Em artigo, publicado no site Brasil Debate, mostra que os investimentos públicos em habitação caíram 64% após o golpe parlamentar de 2016.
Essa retirada de recursos ocorreu principalmente na Faixa 1 do programa Minha Casa, Minha Vida. A Faixa 1 abrange a população mais pobre do país, inclusive pessoas em situação de vulnerabilidade social, urbanização de favelas ou mesmo vivendo em áreas de risco. Segundo o IBGE, 11 milhões de pessoas moram em situação subnormal. Veja texto:
Queda nos investimentos públicos faz desandar política habitacional no país
.Por Paula Quental.
Entre 2003 e 2016, o Brasil enfrentou de forma inédita e eficaz seu histórico problema de déficit habitacional, que diz respeito a milhões de famílias residentes em casas muito precárias ou em áreas de risco e ainda às que têm grande parte da renda comprometida com aluguel.

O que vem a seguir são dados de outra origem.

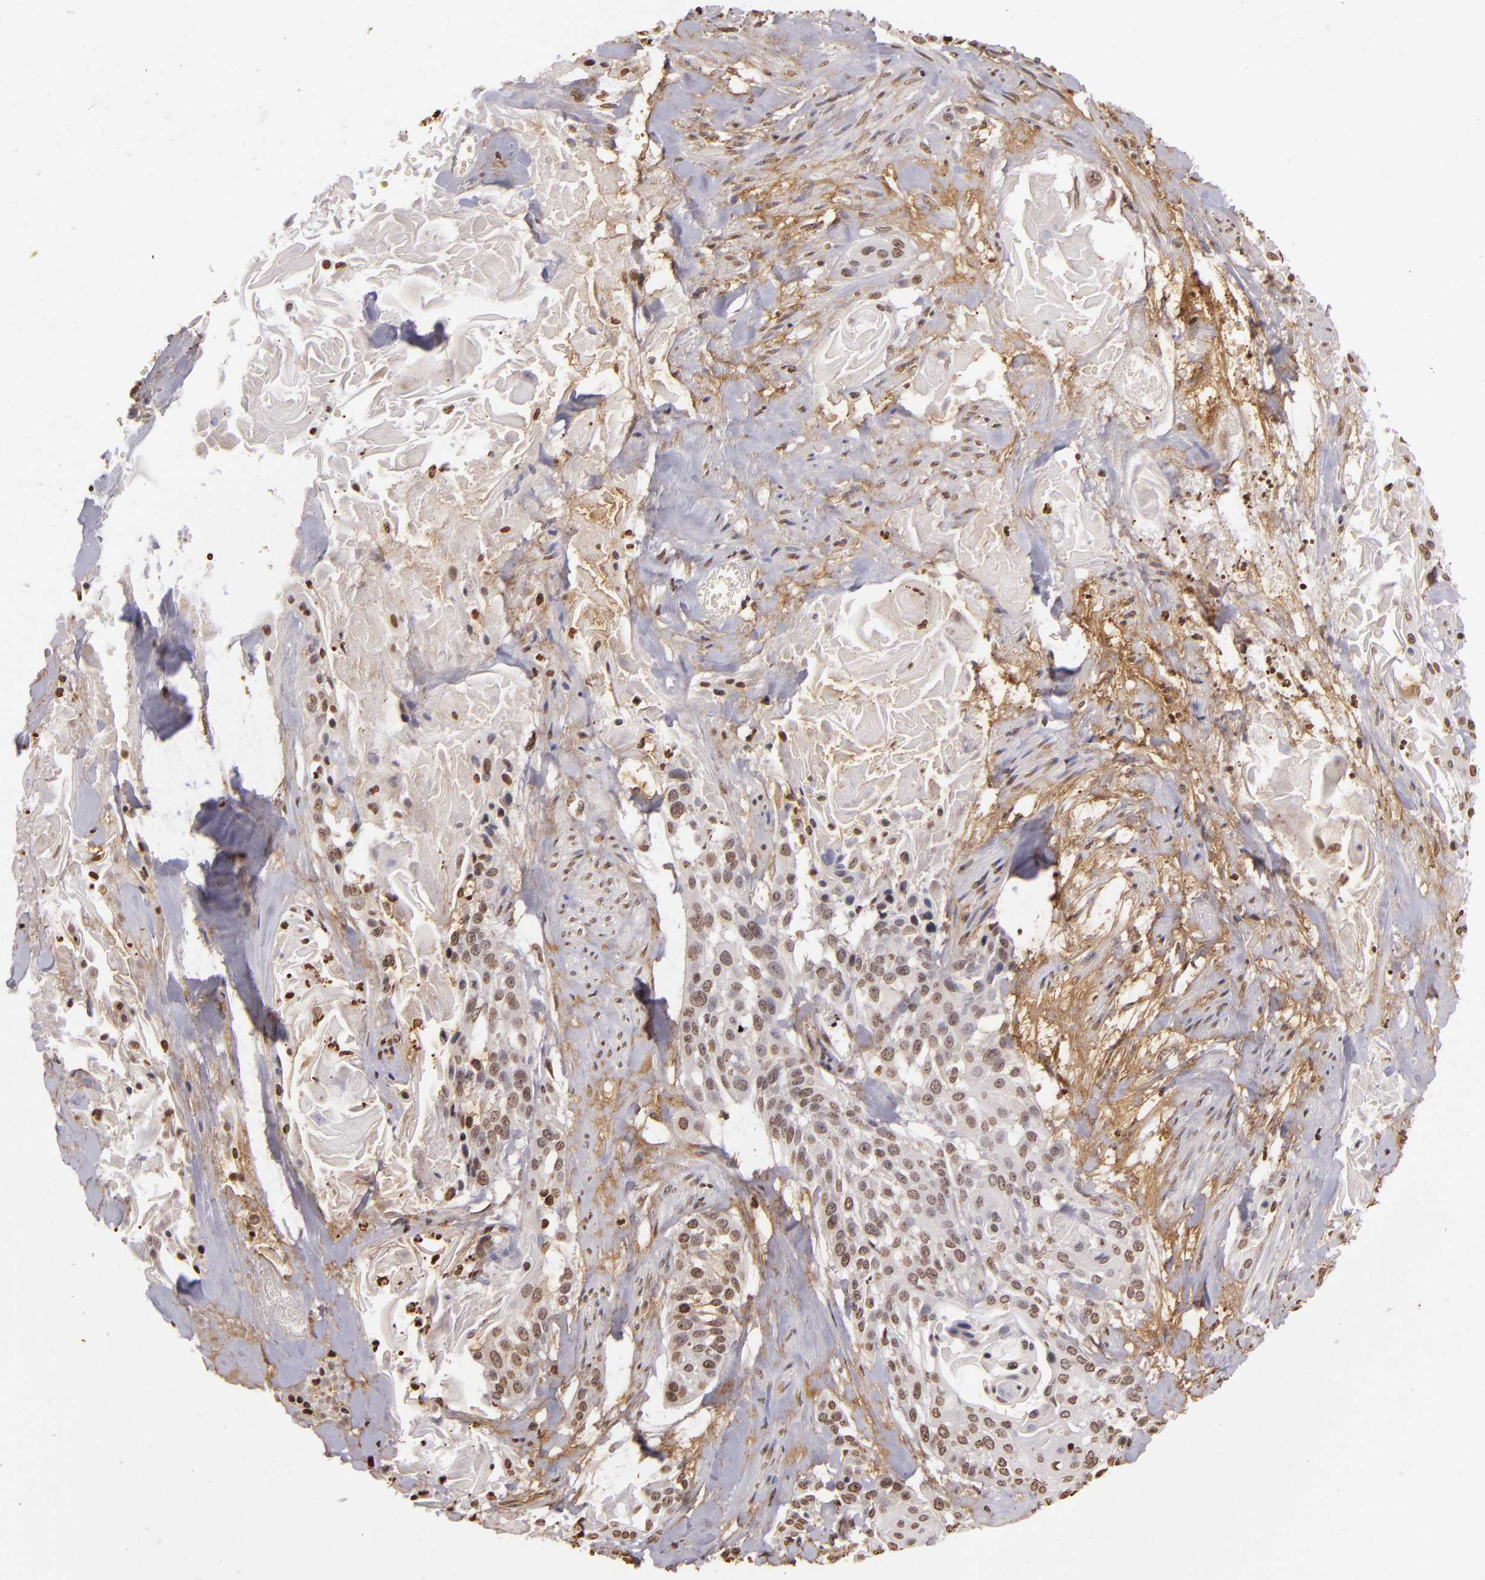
{"staining": {"intensity": "weak", "quantity": "25%-75%", "location": "nuclear"}, "tissue": "cervical cancer", "cell_type": "Tumor cells", "image_type": "cancer", "snomed": [{"axis": "morphology", "description": "Squamous cell carcinoma, NOS"}, {"axis": "topography", "description": "Cervix"}], "caption": "The micrograph reveals immunohistochemical staining of cervical cancer. There is weak nuclear positivity is appreciated in approximately 25%-75% of tumor cells.", "gene": "THRB", "patient": {"sex": "female", "age": 57}}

Isso foi feito a partir do desenho de uma nova política pública e de dois programas desenvolvidos pelo governo federal com participação de segmentos sociais relacionados à questão da moradia, e cujos recursos estão sendo agora reduzidos, ano a ano. São eles o PAC-UAP, voltado à urbanização de favelas, e o Programa Minha Casa Minha Vida (PMCMV), a partir de 2009, dedicado à construção de novas unidades.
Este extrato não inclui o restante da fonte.